Despite the early disapproval of others, they have been married for more than fifty years and have several children and grandchildren. I heard that Dad’s family didn’t like to advertise that they had a mixed marriage among them. I don’t recall Dad ever mentioning Rolando.

One of Evelyn and Rolando’s children became an airplane pilot though and that fact became worthy of mention for Dad when he talked with others. “My nephew is a pilot for that airline,” he would say, as if he had some hand in this success.
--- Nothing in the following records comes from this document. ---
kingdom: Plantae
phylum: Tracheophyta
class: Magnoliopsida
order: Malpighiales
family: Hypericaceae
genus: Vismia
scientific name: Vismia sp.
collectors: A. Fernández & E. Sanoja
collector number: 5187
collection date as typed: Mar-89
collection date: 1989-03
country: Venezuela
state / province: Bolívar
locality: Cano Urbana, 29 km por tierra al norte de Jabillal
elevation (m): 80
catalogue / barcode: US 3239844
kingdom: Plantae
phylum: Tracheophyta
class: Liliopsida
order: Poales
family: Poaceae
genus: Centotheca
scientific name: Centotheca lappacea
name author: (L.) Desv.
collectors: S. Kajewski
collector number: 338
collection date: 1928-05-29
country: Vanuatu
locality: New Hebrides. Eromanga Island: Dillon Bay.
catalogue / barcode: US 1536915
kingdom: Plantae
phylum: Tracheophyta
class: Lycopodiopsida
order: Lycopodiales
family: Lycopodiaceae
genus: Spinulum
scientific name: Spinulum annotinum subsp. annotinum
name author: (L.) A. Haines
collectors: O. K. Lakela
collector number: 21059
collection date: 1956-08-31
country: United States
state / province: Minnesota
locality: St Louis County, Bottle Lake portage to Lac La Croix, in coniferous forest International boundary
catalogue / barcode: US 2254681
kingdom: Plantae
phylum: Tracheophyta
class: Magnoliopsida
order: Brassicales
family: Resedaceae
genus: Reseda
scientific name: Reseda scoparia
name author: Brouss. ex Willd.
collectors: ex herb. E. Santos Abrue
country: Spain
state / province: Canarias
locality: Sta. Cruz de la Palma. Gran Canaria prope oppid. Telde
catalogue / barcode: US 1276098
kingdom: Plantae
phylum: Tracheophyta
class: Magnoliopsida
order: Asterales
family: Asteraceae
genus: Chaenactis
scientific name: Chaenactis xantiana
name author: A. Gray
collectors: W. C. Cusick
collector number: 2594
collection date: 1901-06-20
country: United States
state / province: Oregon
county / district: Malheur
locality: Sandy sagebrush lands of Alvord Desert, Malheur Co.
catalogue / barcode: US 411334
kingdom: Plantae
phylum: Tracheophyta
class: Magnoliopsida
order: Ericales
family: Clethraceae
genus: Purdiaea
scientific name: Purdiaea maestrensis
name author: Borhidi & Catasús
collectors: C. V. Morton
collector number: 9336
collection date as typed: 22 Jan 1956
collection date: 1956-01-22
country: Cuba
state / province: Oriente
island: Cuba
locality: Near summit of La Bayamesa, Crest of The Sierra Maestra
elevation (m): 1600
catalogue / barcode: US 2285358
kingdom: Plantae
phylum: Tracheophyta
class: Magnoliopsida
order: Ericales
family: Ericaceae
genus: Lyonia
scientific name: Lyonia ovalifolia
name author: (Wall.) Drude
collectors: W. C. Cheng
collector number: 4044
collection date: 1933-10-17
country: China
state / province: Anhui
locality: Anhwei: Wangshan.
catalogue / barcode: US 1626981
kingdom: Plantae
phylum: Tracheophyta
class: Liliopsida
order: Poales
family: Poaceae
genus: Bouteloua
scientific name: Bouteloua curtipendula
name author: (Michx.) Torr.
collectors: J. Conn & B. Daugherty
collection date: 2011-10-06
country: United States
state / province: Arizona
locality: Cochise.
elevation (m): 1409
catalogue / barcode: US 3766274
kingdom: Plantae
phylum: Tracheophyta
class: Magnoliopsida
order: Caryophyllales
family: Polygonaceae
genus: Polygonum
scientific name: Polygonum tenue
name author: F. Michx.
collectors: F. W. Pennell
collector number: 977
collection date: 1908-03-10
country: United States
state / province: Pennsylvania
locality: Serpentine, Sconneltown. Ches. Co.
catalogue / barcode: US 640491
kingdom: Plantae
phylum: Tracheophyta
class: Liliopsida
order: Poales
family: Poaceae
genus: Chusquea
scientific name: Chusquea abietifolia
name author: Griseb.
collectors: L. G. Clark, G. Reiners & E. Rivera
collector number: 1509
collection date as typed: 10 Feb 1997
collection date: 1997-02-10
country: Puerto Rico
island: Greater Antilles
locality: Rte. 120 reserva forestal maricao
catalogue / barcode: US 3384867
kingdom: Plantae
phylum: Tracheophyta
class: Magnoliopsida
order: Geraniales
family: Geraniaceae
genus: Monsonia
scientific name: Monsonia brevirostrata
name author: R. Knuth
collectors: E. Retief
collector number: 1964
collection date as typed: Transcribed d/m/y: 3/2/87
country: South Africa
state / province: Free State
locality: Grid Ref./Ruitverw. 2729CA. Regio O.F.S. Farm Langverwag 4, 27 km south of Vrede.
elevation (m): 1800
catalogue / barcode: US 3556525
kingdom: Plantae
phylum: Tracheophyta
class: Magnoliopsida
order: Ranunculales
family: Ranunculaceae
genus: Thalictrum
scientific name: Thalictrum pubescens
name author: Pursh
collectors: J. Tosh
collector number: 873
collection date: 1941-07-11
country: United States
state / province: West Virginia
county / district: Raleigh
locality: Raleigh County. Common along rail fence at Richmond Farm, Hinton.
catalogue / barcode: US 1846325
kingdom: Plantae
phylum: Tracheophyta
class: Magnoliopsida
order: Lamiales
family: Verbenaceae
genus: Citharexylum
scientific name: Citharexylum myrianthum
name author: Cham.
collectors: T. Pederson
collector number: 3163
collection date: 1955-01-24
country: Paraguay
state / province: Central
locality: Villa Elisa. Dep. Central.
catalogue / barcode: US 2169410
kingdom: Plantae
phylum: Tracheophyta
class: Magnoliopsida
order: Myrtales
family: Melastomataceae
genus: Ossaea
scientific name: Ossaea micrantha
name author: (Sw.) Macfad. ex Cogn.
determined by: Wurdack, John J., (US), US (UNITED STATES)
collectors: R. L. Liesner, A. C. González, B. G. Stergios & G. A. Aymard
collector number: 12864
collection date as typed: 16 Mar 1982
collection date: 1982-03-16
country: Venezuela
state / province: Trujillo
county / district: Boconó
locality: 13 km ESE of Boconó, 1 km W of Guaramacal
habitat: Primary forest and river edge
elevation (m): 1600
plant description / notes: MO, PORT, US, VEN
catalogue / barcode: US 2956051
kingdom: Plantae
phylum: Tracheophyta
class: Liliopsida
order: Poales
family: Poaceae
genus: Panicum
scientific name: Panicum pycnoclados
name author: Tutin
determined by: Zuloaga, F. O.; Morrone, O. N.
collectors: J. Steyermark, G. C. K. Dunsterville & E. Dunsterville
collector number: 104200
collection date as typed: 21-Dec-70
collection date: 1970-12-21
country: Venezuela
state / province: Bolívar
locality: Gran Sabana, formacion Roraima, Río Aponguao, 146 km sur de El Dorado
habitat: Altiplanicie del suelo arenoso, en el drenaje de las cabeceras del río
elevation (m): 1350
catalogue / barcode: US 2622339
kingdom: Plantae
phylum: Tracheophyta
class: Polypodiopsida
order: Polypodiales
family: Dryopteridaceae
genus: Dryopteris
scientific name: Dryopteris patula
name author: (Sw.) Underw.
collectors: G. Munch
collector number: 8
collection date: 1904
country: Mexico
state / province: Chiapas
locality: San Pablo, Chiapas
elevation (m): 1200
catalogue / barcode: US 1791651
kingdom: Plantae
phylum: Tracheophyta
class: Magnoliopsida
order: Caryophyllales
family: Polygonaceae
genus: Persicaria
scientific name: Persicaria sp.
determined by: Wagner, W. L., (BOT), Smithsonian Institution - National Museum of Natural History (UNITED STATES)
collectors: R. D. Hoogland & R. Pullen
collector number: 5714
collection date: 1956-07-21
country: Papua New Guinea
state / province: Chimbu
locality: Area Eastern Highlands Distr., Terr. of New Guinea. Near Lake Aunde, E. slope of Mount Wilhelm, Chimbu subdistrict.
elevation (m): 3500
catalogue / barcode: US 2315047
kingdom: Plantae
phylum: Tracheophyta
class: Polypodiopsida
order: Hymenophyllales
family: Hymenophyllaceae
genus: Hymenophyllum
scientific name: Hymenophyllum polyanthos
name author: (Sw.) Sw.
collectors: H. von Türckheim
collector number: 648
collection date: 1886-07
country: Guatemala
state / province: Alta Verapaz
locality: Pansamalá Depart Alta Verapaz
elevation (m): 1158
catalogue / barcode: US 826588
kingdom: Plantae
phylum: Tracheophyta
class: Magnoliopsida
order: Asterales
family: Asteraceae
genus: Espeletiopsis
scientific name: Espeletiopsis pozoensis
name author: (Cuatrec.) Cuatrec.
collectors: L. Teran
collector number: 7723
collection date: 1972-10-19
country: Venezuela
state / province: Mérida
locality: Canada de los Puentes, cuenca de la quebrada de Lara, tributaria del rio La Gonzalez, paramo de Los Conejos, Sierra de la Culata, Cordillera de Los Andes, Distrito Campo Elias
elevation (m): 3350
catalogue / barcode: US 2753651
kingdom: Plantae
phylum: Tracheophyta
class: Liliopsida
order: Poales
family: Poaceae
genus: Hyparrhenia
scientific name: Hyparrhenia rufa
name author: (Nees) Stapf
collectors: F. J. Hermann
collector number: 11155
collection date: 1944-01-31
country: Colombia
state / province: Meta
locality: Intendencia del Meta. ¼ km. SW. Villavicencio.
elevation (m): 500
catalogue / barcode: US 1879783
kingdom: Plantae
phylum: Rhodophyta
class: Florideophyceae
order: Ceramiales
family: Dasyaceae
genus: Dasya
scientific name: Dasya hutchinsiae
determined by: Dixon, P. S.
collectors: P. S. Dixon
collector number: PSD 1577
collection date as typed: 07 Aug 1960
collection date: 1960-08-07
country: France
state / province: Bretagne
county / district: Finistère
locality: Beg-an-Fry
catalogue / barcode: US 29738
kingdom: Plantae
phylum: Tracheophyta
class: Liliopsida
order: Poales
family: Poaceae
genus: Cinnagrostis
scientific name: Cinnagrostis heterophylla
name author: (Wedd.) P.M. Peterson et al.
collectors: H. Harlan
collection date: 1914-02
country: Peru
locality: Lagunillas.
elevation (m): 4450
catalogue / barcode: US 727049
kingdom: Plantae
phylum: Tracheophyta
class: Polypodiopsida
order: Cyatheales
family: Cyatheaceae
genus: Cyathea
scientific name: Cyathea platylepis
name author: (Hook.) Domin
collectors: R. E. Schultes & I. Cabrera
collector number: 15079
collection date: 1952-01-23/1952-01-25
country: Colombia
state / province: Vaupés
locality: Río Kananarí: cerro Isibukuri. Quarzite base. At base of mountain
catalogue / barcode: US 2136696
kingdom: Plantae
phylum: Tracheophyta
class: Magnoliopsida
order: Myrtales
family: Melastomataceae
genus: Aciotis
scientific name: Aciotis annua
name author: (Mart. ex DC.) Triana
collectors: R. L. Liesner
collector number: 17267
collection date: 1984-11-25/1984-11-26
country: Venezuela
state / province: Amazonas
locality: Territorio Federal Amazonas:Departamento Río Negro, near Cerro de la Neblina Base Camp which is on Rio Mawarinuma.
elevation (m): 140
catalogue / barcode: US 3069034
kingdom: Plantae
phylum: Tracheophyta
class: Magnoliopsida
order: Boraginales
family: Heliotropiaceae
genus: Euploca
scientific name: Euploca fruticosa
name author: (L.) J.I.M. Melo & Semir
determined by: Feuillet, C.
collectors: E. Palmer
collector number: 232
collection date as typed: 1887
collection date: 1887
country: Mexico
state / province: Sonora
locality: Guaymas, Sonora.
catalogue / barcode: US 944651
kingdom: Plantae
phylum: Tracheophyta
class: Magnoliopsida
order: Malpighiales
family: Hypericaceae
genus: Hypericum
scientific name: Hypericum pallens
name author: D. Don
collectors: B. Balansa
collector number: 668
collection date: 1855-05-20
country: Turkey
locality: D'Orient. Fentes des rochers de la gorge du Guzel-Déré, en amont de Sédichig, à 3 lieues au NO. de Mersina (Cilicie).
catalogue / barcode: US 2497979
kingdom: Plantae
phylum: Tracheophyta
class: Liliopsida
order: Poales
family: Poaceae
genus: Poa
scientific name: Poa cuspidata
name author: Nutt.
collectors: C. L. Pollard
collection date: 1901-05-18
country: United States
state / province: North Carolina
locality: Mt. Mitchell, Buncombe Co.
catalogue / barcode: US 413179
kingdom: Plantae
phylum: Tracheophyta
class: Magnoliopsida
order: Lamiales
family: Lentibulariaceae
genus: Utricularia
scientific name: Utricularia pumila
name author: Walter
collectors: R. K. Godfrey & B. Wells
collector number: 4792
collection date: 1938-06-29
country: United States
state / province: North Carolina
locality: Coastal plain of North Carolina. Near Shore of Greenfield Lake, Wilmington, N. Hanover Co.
Evelyn is very religious and as we walked into the funeral home she was quietly praying and making the sign of the cross. Rolando, a large man with a kind nature, gently touched her back as they walked. Some piped-in music greeted us in the room that kept Dad’s coffin. It was the beginning of viewing hours and I was a little surprised that there was no one else there. Evelyn and Rolando stood back and prayed as I looked closely at my father. His hands looked thin and smudged with spots, as if they had been flattened in some sadistic way. His head was like a skull with fake waxy skin molded around it. I thought I’d see some kind of evidence of the brain aneurysm that finally killed him, but I didn’t know what to look for. What little hair he had was swept across his scalp like the faint suggestion of a haircut. His forehead was the only thing that looked strong and real. I looked at him for a few minutes, wondering if I could see myself, but I couldn’t. I moved my hand to his head and watched my fingers rest on his forehead. I petted his forehead and thought how strange it was to touch my father this way. I started to cry a little, though I didn’t want to. My sniffling gave me away and Evelyn came to my side and touched my arm lightly. She started to talk about how he was in Heaven and that God was taking care of him now, or something like that. I was more annoyed than comforted by her. I looked down at his chest. He was dressed in a dark blue suit with a blue-and-silver tie and the kind of light blue button-up shirt that he would sometimes wear while working in the yard. His chest looked wide but caved in. I stared there, where his heart would be, and watched for any movement. Any sign of a soul.